Assignment =
Extract the first line through the line containing "587 271 79.50" from the listing below, exactly as written.
================
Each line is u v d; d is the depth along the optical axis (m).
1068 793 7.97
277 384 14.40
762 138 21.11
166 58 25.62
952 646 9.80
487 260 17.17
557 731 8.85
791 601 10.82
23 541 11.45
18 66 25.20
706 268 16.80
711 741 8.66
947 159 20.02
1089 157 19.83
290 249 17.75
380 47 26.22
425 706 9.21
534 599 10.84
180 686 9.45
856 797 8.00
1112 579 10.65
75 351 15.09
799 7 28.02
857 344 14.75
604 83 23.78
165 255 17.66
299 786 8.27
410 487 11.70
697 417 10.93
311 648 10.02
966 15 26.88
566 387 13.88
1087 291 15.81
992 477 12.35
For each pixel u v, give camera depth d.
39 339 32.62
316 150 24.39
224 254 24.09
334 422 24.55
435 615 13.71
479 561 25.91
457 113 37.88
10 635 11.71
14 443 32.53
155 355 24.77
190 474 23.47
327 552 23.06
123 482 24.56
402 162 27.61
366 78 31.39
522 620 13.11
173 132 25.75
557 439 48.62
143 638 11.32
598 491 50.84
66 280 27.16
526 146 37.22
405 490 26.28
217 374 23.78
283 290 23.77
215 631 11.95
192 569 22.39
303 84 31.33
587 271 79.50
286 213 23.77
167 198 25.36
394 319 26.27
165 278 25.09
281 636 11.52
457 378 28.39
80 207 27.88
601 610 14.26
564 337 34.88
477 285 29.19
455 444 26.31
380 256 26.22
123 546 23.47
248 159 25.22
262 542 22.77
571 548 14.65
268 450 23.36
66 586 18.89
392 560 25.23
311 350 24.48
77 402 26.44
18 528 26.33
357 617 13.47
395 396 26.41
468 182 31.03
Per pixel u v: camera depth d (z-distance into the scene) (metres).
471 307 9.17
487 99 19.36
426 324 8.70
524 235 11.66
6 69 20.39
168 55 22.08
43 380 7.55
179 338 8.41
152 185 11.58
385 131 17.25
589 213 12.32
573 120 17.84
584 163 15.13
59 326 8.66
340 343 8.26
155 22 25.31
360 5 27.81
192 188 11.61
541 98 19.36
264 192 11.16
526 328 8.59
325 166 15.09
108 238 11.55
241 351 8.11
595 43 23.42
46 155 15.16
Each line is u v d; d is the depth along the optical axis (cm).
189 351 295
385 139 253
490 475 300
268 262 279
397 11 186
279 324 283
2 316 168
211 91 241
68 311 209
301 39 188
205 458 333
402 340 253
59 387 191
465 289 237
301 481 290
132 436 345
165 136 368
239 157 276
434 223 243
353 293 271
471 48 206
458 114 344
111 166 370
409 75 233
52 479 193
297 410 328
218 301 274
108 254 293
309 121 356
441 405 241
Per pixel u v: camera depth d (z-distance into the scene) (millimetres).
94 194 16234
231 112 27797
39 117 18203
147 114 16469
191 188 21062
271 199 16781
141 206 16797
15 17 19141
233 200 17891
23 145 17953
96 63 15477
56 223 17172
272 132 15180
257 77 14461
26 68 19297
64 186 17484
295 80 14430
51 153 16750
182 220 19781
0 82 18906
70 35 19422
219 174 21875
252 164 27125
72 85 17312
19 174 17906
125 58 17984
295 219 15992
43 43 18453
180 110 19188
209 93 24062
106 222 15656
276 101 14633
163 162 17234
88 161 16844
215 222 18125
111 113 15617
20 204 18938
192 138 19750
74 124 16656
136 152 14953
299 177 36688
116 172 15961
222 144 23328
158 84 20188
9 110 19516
================
Output =
Each line is u v d; d is the depth along the optical axis (m).
1068 793 7.97
277 384 14.40
762 138 21.11
166 58 25.62
952 646 9.80
487 260 17.17
557 731 8.85
791 601 10.82
23 541 11.45
18 66 25.20
706 268 16.80
711 741 8.66
947 159 20.02
1089 157 19.83
290 249 17.75
380 47 26.22
425 706 9.21
534 599 10.84
180 686 9.45
856 797 8.00
1112 579 10.65
75 351 15.09
799 7 28.02
857 344 14.75
604 83 23.78
165 255 17.66
299 786 8.27
410 487 11.70
697 417 10.93
311 648 10.02
966 15 26.88
566 387 13.88
1087 291 15.81
992 477 12.35
For each pixel u v, give camera depth d.
39 339 32.62
316 150 24.39
224 254 24.09
334 422 24.55
435 615 13.71
479 561 25.91
457 113 37.88
10 635 11.71
14 443 32.53
155 355 24.77
190 474 23.47
327 552 23.06
123 482 24.56
402 162 27.61
366 78 31.39
522 620 13.11
173 132 25.75
557 439 48.62
143 638 11.32
598 491 50.84
66 280 27.16
526 146 37.22
405 490 26.28
217 374 23.78
283 290 23.77
215 631 11.95
192 569 22.39
303 84 31.33
587 271 79.50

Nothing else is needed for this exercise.